■ What you need to do: Which lines in the entries below contain the word "category"? Display each of those lines in full.
═════ Given entries
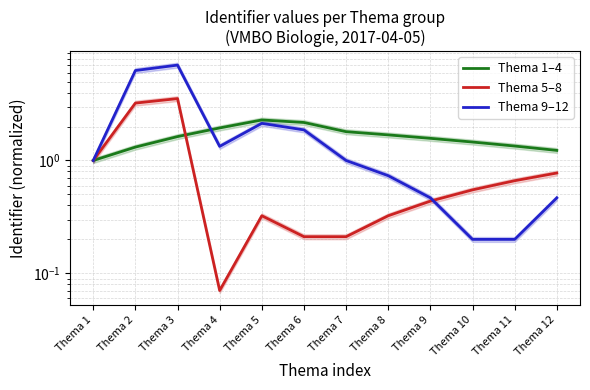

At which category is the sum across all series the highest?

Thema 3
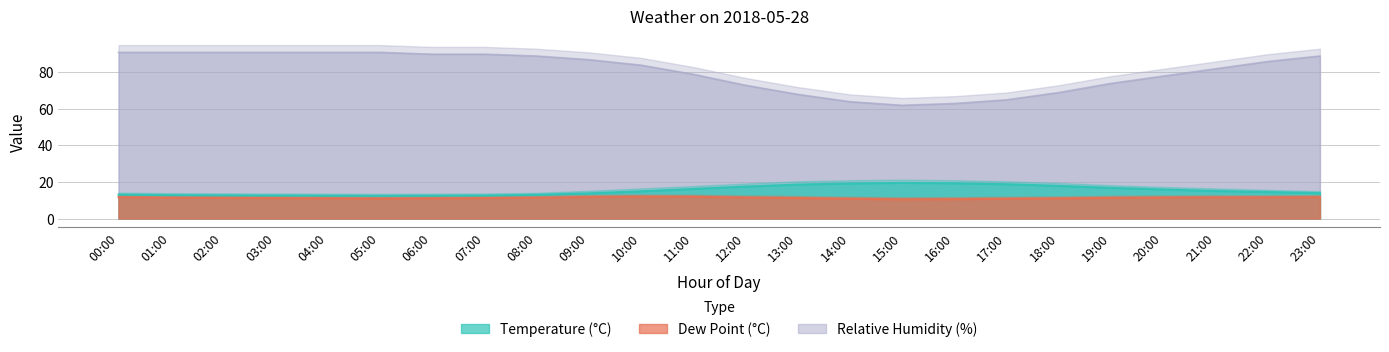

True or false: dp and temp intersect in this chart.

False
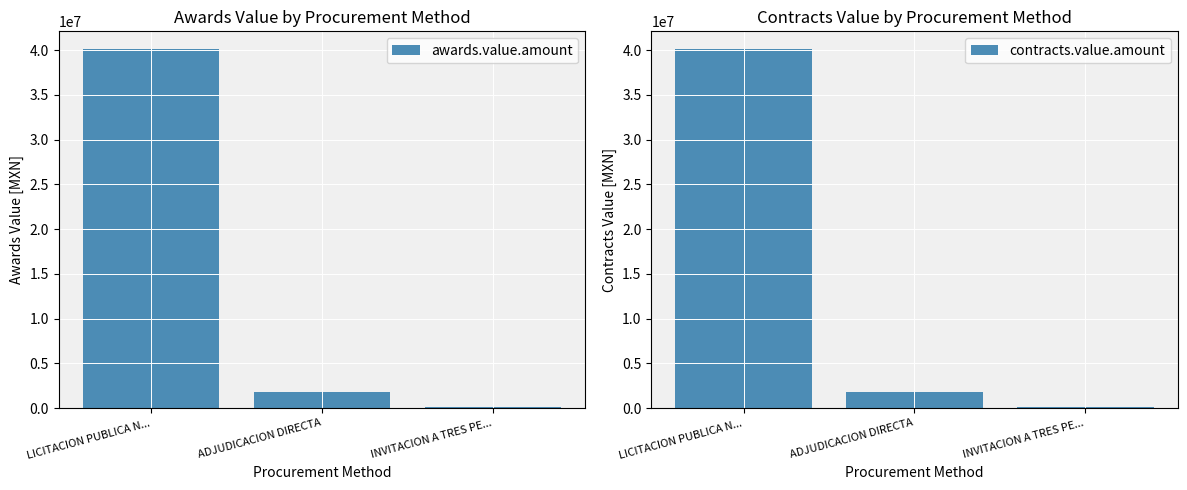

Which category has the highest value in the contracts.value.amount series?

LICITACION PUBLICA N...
══════════
■ Response:
At which category is the sum across all series the highest?
Which category has the highest value in the contracts.value.amount series?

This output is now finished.